### [DATASET CONTENT]
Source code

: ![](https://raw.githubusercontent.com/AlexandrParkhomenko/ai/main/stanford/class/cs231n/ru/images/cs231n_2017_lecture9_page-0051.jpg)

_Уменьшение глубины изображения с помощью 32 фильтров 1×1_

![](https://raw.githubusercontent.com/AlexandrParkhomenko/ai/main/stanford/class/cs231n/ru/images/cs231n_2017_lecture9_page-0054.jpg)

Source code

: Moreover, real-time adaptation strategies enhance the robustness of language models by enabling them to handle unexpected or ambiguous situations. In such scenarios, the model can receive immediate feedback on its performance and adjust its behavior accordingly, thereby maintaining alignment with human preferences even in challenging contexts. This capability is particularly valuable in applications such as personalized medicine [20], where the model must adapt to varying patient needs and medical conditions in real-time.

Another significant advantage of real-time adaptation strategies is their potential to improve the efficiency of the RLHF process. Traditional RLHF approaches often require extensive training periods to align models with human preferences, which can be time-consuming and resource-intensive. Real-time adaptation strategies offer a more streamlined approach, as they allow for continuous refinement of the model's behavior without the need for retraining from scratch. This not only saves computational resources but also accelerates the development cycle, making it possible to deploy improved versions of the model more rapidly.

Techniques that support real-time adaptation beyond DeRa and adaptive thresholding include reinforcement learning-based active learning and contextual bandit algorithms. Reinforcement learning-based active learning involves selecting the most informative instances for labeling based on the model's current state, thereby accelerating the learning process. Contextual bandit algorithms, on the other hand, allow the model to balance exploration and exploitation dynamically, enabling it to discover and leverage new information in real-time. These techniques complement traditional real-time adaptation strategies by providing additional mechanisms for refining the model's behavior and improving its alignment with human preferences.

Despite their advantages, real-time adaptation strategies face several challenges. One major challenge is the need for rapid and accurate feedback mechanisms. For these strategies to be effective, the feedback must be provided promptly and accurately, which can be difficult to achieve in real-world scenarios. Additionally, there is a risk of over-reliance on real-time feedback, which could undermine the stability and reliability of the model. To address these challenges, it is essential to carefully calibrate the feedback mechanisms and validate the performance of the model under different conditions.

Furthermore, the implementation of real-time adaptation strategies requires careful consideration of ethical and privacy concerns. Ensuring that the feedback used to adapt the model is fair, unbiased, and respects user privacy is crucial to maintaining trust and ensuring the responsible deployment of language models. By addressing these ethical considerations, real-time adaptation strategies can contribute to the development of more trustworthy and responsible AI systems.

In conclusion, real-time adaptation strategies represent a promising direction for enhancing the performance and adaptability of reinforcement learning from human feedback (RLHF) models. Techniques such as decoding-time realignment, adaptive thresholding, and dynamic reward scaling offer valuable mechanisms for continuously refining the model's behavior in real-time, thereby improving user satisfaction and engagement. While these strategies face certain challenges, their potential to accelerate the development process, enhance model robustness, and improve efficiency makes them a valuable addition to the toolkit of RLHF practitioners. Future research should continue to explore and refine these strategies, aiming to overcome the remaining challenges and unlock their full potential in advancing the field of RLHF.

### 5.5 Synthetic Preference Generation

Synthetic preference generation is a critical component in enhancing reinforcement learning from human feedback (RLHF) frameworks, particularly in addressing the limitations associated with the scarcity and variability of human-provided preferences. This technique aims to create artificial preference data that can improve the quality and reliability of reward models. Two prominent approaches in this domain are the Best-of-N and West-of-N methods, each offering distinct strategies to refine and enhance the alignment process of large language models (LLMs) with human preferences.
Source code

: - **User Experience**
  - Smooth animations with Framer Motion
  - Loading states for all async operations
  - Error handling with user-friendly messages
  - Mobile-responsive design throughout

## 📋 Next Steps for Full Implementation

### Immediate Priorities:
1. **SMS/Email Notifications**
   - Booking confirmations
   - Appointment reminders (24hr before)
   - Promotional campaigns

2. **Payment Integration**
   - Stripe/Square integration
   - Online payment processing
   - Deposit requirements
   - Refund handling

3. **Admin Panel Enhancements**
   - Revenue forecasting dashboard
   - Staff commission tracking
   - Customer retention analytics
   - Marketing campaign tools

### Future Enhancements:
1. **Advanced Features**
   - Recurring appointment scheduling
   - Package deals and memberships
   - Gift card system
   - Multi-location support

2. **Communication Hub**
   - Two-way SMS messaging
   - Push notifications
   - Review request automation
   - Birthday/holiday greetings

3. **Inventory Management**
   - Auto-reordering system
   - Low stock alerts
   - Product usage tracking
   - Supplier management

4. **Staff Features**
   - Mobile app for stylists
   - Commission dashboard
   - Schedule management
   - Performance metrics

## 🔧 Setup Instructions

### [WHAT TO PRODUCE]
Reproduce every one of the records above verbatim, keeping their order and formatting unchanged.

### [EXERCISE OUTPUT]
Source code

: ![](https://raw.githubusercontent.com/AlexandrParkhomenko/ai/main/stanford/class/cs231n/ru/images/cs231n_2017_lecture9_page-0051.jpg)

_Уменьшение глубины изображения с помощью 32 фильтров 1×1_

![](https://raw.githubusercontent.com/AlexandrParkhomenko/ai/main/stanford/class/cs231n/ru/images/cs231n_2017_lecture9_page-0054.jpg)

Source code

: Moreover, real-time adaptation strategies enhance the robustness of language models by enabling them to handle unexpected or ambiguous situations. In such scenarios, the model can receive immediate feedback on its performance and adjust its behavior accordingly, thereby maintaining alignment with human preferences even in challenging contexts. This capability is particularly valuable in applications such as personalized medicine [20], where the model must adapt to varying patient needs and medical conditions in real-time.

Another significant advantage of real-time adaptation strategies is their potential to improve the efficiency of the RLHF process. Traditional RLHF approaches often require extensive training periods to align models with human preferences, which can be time-consuming and resource-intensive. Real-time adaptation strategies offer a more streamlined approach, as they allow for continuous refinement of the model's behavior without the need for retraining from scratch. This not only saves computational resources but also accelerates the development cycle, making it possible to deploy improved versions of the model more rapidly.

Techniques that support real-time adaptation beyond DeRa and adaptive thresholding include reinforcement learning-based active learning and contextual bandit algorithms. Reinforcement learning-based active learning involves selecting the most informative instances for labeling based on the model's current state, thereby accelerating the learning process. Contextual bandit algorithms, on the other hand, allow the model to balance exploration and exploitation dynamically, enabling it to discover and leverage new information in real-time. These techniques complement traditional real-time adaptation strategies by providing additional mechanisms for refining the model's behavior and improving its alignment with human preferences.

Despite their advantages, real-time adaptation strategies face several challenges. One major challenge is the need for rapid and accurate feedback mechanisms. For these strategies to be effective, the feedback must be provided promptly and accurately, which can be difficult to achieve in real-world scenarios. Additionally, there is a risk of over-reliance on real-time feedback, which could undermine the stability and reliability of the model. To address these challenges, it is essential to carefully calibrate the feedback mechanisms and validate the performance of the model under different conditions.

Furthermore, the implementation of real-time adaptation strategies requires careful consideration of ethical and privacy concerns. Ensuring that the feedback used to adapt the model is fair, unbiased, and respects user privacy is crucial to maintaining trust and ensuring the responsible deployment of language models. By addressing these ethical considerations, real-time adaptation strategies can contribute to the development of more trustworthy and responsible AI systems.

In conclusion, real-time adaptation strategies represent a promising direction for enhancing the performance and adaptability of reinforcement learning from human feedback (RLHF) models. Techniques such as decoding-time realignment, adaptive thresholding, and dynamic reward scaling offer valuable mechanisms for continuously refining the model's behavior in real-time, thereby improving user satisfaction and engagement. While these strategies face certain challenges, their potential to accelerate the development process, enhance model robustness, and improve efficiency makes them a valuable addition to the toolkit of RLHF practitioners. Future research should continue to explore and refine these strategies, aiming to overcome the remaining challenges and unlock their full potential in advancing the field of RLHF.

### 5.5 Synthetic Preference Generation

Synthetic preference generation is a critical component in enhancing reinforcement learning from human feedback (RLHF) frameworks, particularly in addressing the limitations associated with the scarcity and variability of human-provided preferences. This technique aims to create artificial preference data that can improve the quality and reliability of reward models. Two prominent approaches in this domain are the Best-of-N and West-of-N methods, each offering distinct strategies to refine and enhance the alignment process of large language models (LLMs) with human preferences.
Source code

: - **User Experience**
  - Smooth animations with Framer Motion
  - Loading states for all async operations
  - Error handling with user-friendly messages
  - Mobile-responsive design throughout

## 📋 Next Steps for Full Implementation

### Immediate Priorities:
1. **SMS/Email Notifications**
   - Booking confirmations
   - Appointment reminders (24hr before)
   - Promotional campaigns

2. **Payment Integration**
   - Stripe/Square integration
   - Online payment processing
   - Deposit requirements
   - Refund handling

3. **Admin Panel Enhancements**
   - Revenue forecasting dashboard
   - Staff commission tracking
   - Customer retention analytics
   - Marketing campaign tools

### Future Enhancements:
1. **Advanced Features**
   - Recurring appointment scheduling
   - Package deals and memberships
   - Gift card system
   - Multi-location support

2. **Communication Hub**
   - Two-way SMS messaging
   - Push notifications
   - Review request automation
   - Birthday/holiday greetings

3. **Inventory Management**
   - Auto-reordering system
   - Low stock alerts
   - Product usage tracking
   - Supplier management

4. **Staff Features**
   - Mobile app for stylists
   - Commission dashboard
   - Schedule management
   - Performance metrics

## 🔧 Setup Instructions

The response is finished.